Premenstrual Syndrome, Premenstrual Dysphoric Disorder, and Beyond: A Clinical Primer for Practitioners

Susan R. Johnson, MD, MS

From the Roy J. and Lucille A. Carver College of Medicine, University of Iowa, Iowa City, Iowa.

Address reprint requests to: Dr. Susan R. Johnson, Roy J. and Lucille A. Carver College of Medicine, 2130E Med Labs, University of Iowa, Iowa City, IA 52242; e-mail: susan-johnson{at}uiowa.edu.

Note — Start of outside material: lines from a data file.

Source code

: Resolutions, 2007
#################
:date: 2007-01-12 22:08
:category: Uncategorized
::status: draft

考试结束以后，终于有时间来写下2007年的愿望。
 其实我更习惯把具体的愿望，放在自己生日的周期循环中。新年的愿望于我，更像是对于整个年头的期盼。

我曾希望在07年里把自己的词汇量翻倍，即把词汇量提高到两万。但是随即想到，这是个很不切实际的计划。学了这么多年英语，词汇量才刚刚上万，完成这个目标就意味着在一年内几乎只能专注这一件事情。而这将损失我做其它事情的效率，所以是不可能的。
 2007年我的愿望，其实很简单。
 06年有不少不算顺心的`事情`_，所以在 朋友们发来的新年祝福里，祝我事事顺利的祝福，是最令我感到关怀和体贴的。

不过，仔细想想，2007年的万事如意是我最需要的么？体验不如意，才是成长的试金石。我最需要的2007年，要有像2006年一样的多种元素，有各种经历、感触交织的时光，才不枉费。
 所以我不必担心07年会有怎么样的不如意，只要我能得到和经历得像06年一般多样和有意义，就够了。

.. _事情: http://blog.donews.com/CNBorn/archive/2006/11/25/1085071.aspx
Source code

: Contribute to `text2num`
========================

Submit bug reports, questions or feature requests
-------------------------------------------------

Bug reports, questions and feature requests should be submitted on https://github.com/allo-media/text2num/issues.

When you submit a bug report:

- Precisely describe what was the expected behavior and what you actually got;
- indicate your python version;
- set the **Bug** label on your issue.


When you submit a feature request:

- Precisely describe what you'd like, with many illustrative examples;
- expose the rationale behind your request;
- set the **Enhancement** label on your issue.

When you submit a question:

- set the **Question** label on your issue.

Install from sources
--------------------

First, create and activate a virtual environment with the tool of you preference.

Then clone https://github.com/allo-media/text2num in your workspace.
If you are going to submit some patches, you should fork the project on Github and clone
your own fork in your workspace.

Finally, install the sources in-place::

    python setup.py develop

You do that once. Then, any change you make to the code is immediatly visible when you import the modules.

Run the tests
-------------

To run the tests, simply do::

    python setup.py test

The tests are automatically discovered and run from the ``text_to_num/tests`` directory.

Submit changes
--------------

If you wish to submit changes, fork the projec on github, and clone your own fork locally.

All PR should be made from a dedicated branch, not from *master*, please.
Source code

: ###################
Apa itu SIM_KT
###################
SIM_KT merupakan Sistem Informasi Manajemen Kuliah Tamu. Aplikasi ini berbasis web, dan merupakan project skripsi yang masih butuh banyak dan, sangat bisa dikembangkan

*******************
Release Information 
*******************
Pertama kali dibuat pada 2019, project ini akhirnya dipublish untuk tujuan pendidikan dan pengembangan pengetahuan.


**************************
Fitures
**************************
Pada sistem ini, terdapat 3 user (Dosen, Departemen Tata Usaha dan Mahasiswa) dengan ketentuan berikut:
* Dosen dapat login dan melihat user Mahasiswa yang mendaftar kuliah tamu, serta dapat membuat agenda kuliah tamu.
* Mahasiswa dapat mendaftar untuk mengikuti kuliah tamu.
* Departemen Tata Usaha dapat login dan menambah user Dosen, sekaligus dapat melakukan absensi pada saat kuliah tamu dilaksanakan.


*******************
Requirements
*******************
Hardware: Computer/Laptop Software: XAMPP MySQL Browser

We have invited select authorities to present background information on challenging clinical problems and practical information on diagnosis and treatment for use by practitioners

The management of adverse premenstrual symptoms has presented a difficult challenge for clinicians. However, based on numerous well-designed research studies over the last decade, we now have diagnostic criteria for the severe form of the syndrome, premenstrual dysphoric disorder, and a variety of evidence-based therapeutic strategies. This review presents a comprehensive, practical description of what the clinician needs to know to diagnose and treat adverse premenstrual symptoms at all levels of severity. Diagnostic criteria are described in detail, including a discussion of the distinction between premenstrual dysphoric disorder and premenstrual syndrome (PMS). The rationale for including prospective symptom calendars as a routine part of the diagnostic evaluation of severe symptoms is presented. The differential diagnosis of cyclic symptoms, including depression and anxiety disorders, menstrual migraine, and mastalgia, and an approach for the management of each of these problems are presented. A treatment approach is recommended that matches the treatment to the degree of problems the woman is experiencing. Serotonin reuptake inhibitors are the treatment of choice for severe symptoms, and most women with PMS/premenstrual dysphoric disorder will respond to intermittent, luteal phase–only therapy. Ovulation suppression should be reserved for women who do not respond to other forms of therapy. The role of oophorectomy is limited, and guidelines for its use are presented.